Type:
Bug
Priority:
Major
Resolution:
Fixed
Affects Version/s:
10.9(EOL) , 10.10(EOL) , 10.11 , 11.0(EOL) , 11.1(EOL) , 11.2(EOL) , 11.3(EOL) , 11.4 , 11.5(EOL) , 11.6(EOL) , 11.7(EOL)
While testing MDEV-33853 , mleich produced a core dump of a server hang, which resulted in an intentional crash with the infamous message that innodb_fatal_semaphore_wait for dict_sys.latch was exceeded.
In the stack traces that I analyzed, there were several threads trying to execute SET GLOBAL innodb_log_file_size as well as one DDL operation that was waiting on an exclusive log_sys.latch and therefore in the end blocking all threads, while holding exclusive dict_sys.latch .
I think that the root cause is flawed logic in log_resize_acquire() . It could also make sense to protect that function with LOCK_global_system_variables so that multiple instances of log_resize_acquire() can be executed concurrently. A fix might look as follows. This will need some additional stress testing to validate this.

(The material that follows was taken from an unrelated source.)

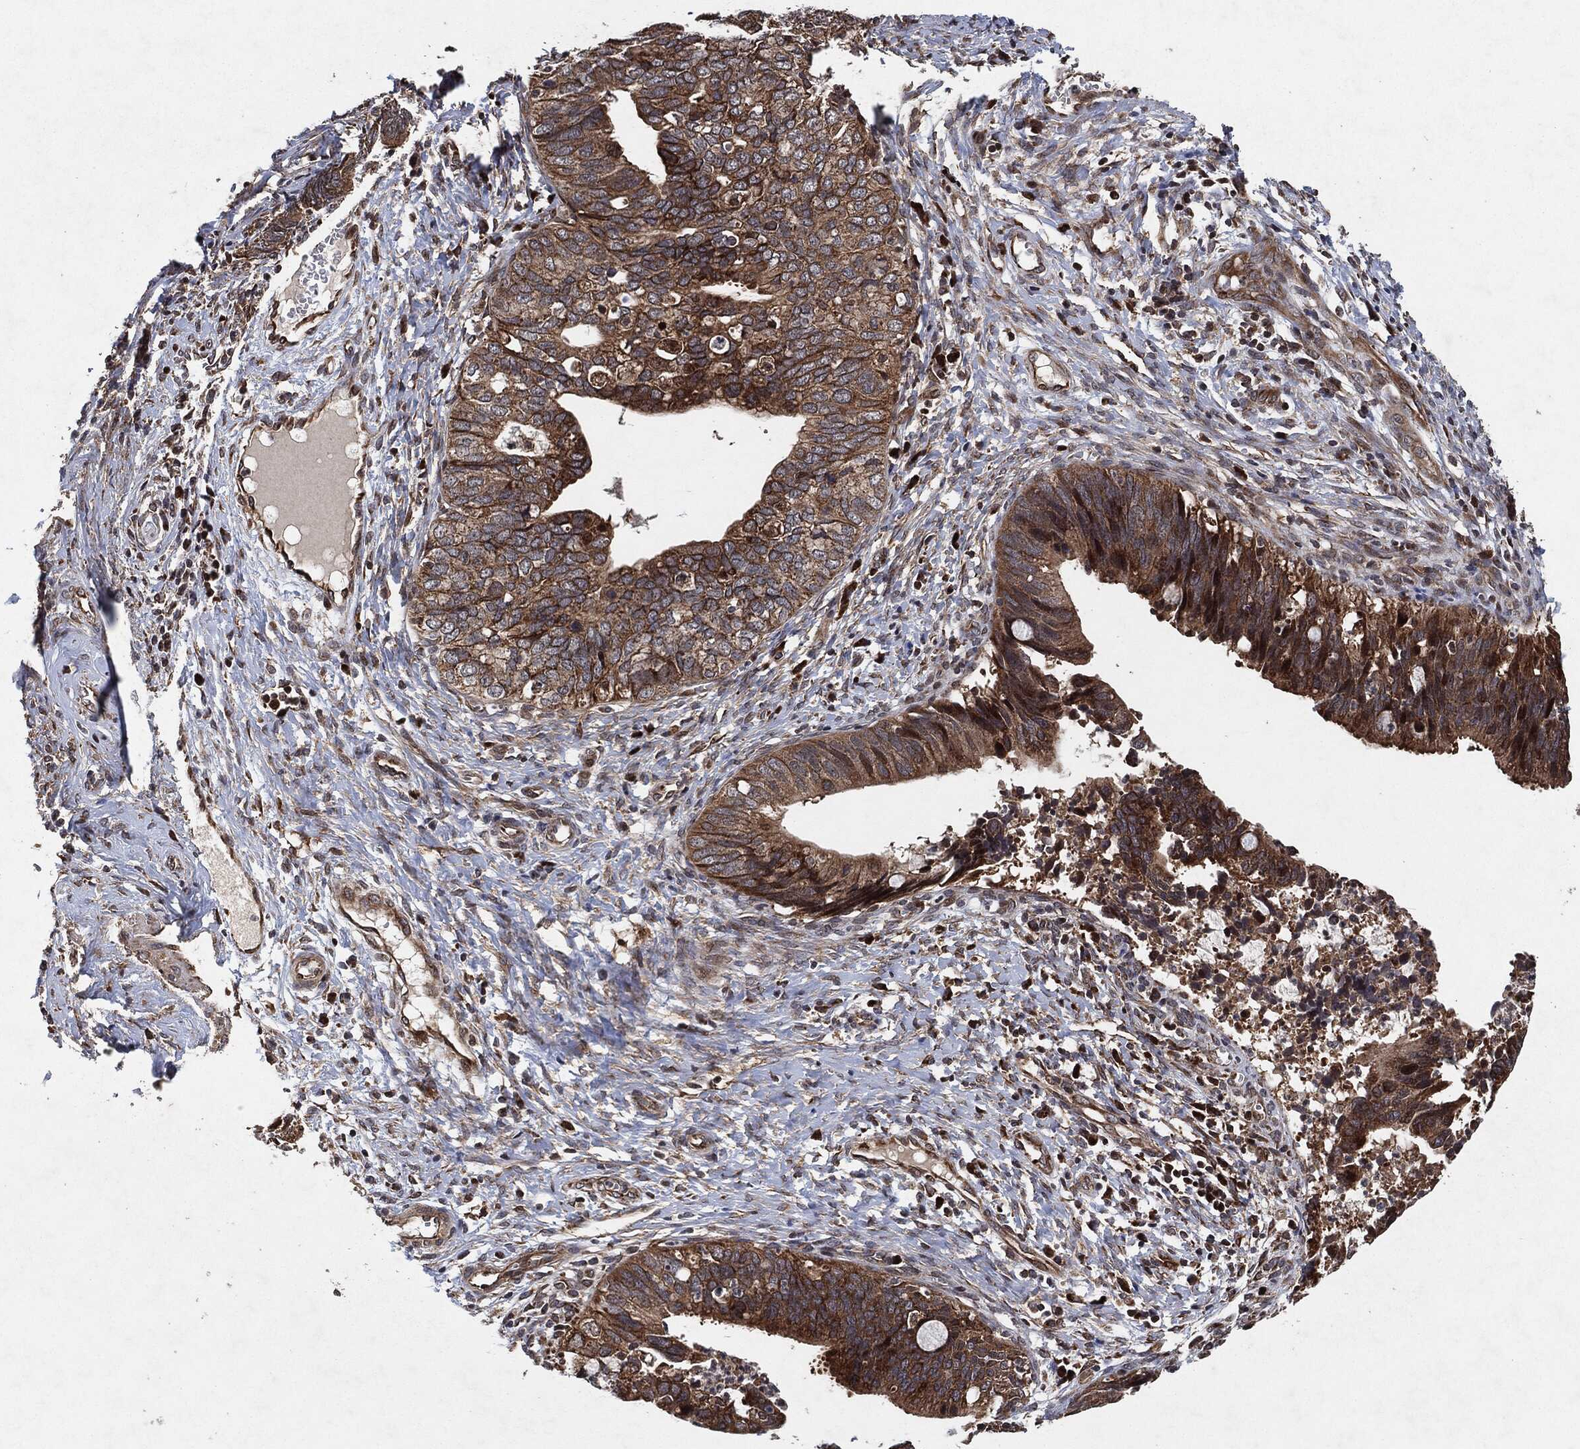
{"staining": {"intensity": "moderate", "quantity": "25%-75%", "location": "cytoplasmic/membranous"}, "tissue": "cervical cancer", "cell_type": "Tumor cells", "image_type": "cancer", "snomed": [{"axis": "morphology", "description": "Adenocarcinoma, NOS"}, {"axis": "topography", "description": "Cervix"}], "caption": "DAB immunohistochemical staining of human cervical cancer exhibits moderate cytoplasmic/membranous protein expression in about 25%-75% of tumor cells.", "gene": "BCAR1", "patient": {"sex": "female", "age": 42}}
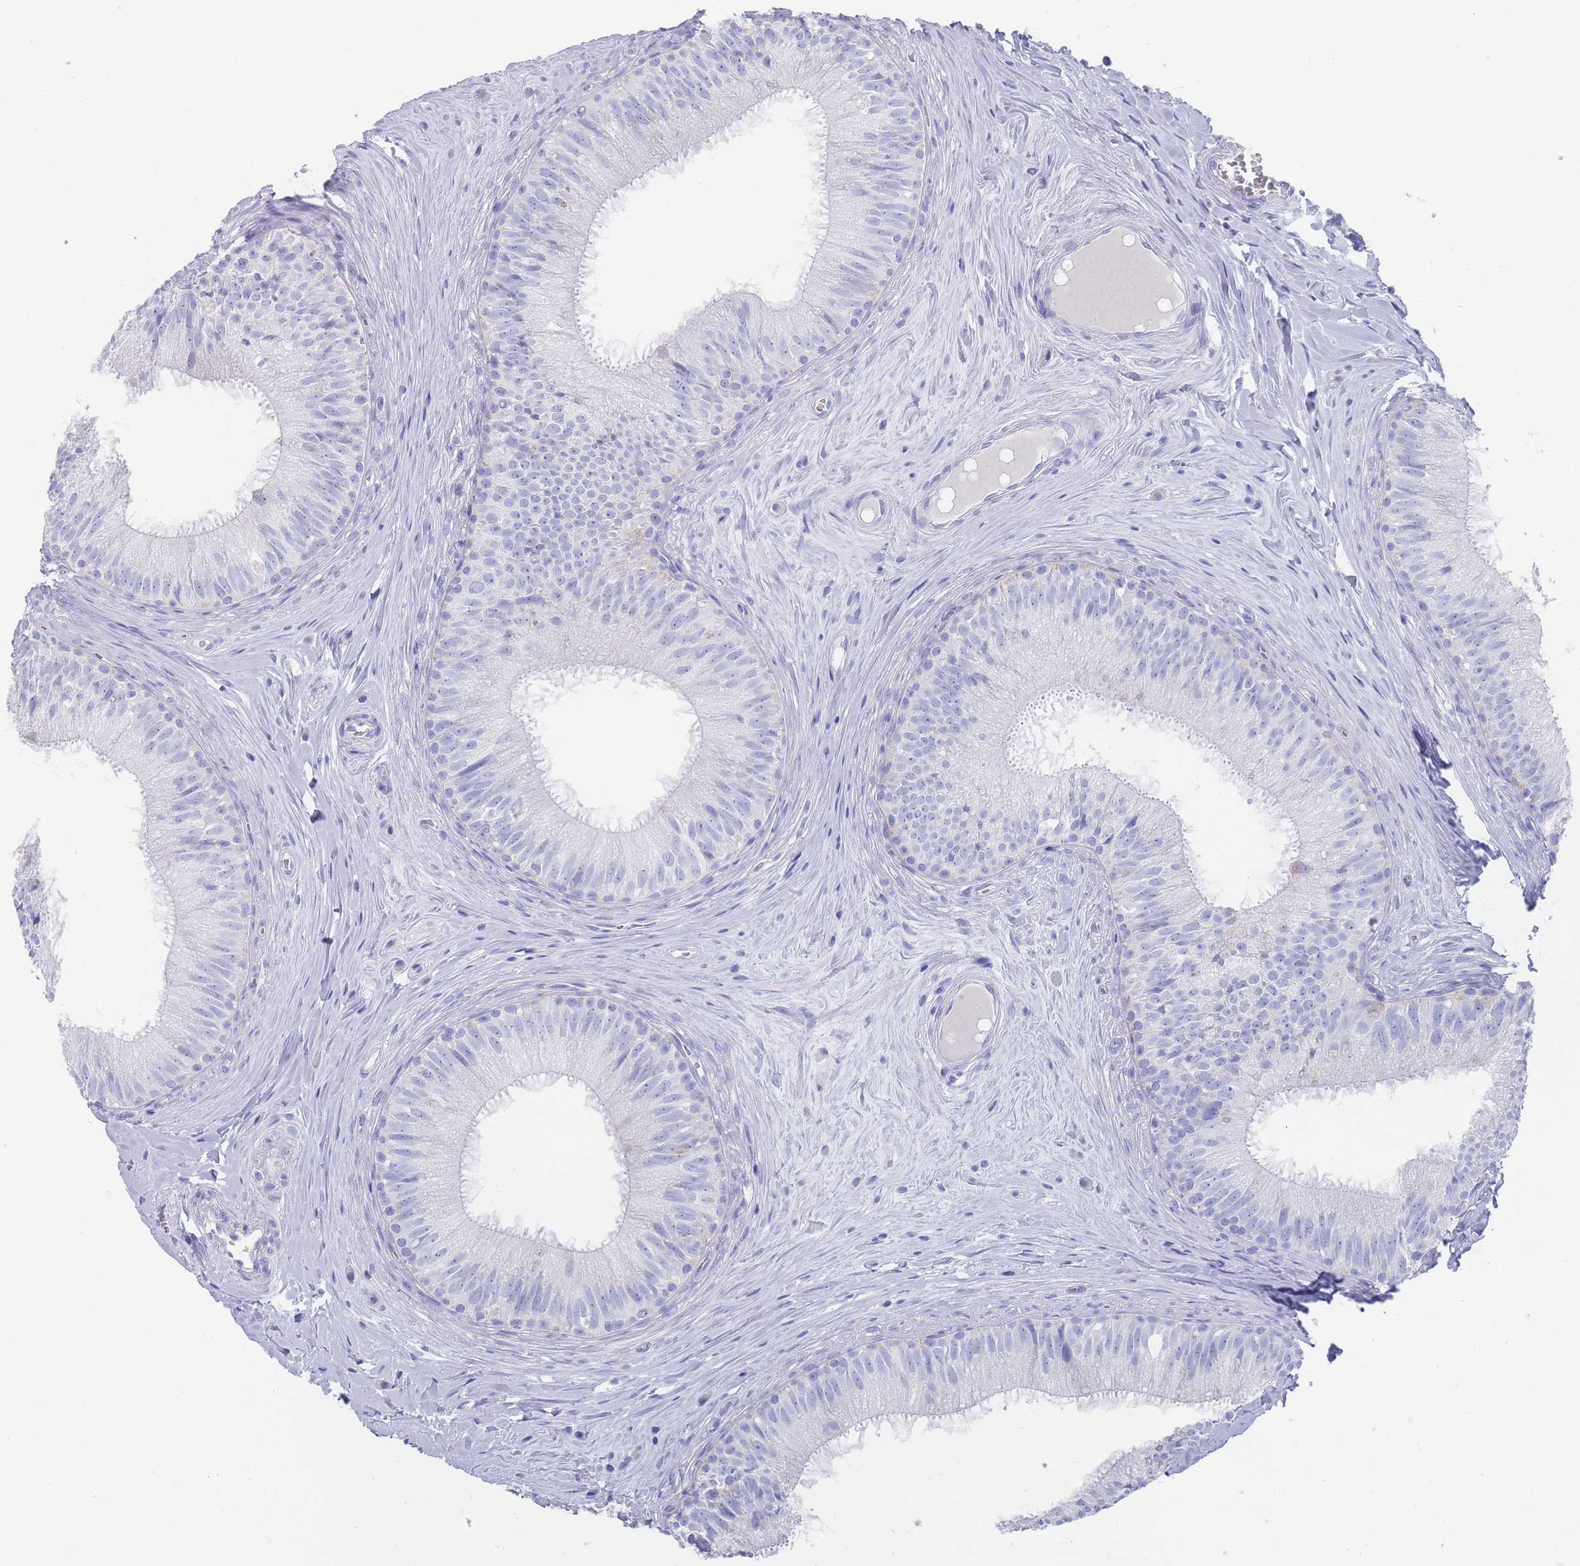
{"staining": {"intensity": "negative", "quantity": "none", "location": "none"}, "tissue": "epididymis", "cell_type": "Glandular cells", "image_type": "normal", "snomed": [{"axis": "morphology", "description": "Normal tissue, NOS"}, {"axis": "topography", "description": "Epididymis"}], "caption": "Immunohistochemistry of benign human epididymis shows no expression in glandular cells. (DAB immunohistochemistry (IHC) visualized using brightfield microscopy, high magnification).", "gene": "SCCPDH", "patient": {"sex": "male", "age": 34}}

diff --git a/storage/innobase/handler/ha_innodb.cc b/storage/innobase/handler/ha_innodb.cc
index ce2d3958f9c..27adf670b11 100644
--- a/storage/innobase/handler/ha_innodb.cc
+++ b/storage/innobase/handler/ha_innodb.cc
@@ -18518,9 +18518,7 @@ buffer_pool_load_abort(
static void innodb_log_file_buffering_update(THD *thd, st_mysql_sys_var*,
void *, const void *save)
{
- mysql_mutex_unlock(&LOCK_global_system_variables);
log_sys.set_buffered(*static_cast<const my_bool*>(save));
- mysql_mutex_lock(&LOCK_global_system_variables);
}
#endif
@@ -18528,7 +18526,6 @@ static void innodb_log_file_size_update(THD *thd, st_mysql_sys_var*,
void *var, const void *save)
{
ut_ad(var == &srv_log_file_size);
- mysql_mutex_unlock(&LOCK_global_system_variables);
if (high_level_read_only)
ib_senderrf(thd, IB_LOG_LEVEL_ERROR, ER_READ_ONLY_MODE);
@@ -18551,13 +18548,15 @@ static void innodb_log_file_size_update(THD *thd, st_mysql_sys_var*,
ib_senderrf(thd, IB_LOG_LEVEL_ERROR, ER_CANT_CREATE_HANDLER_FILE);
break;
case log_t::RESIZE_STARTED:
+ mysql_mutex_unlock(&LOCK_global_system_variables);
const lsn_t start{log_sys.resize_in_progress()};
for (timespec abstime;;)
{
if (thd_kill_level(thd))
{
+ mysql_mutex_lock(&LOCK_global_system_variables);
log_sys.resize_abort();
- break;
+ return;
}
set_timespec(abstime, 5);
@@ -18588,9 +18587,9 @@ static void innodb_log_file_size_update(THD *thd, st_mysql_sys_var*,
if (!resizing || resizing > start /* only wait for our resize */)
break;
}
+ mysql_mutex_lock(&LOCK_global_system_variables);
}
}
- mysql_mutex_lock(&LOCK_global_system_variables);
}
static void innodb_log_spin_wait_delay_update(THD *, st_mysql_sys_var*,
diff --git a/storage/innobase/log/log0log.cc b/storage/innobase/log/log0log.cc
index d7aae556ce0..7c94876996c 100644
--- a/storage/innobase/log/log0log.cc
+++ b/storage/innobase/log/log0log.cc
@@ -384,6 +384,8 @@ void log_t::close_file()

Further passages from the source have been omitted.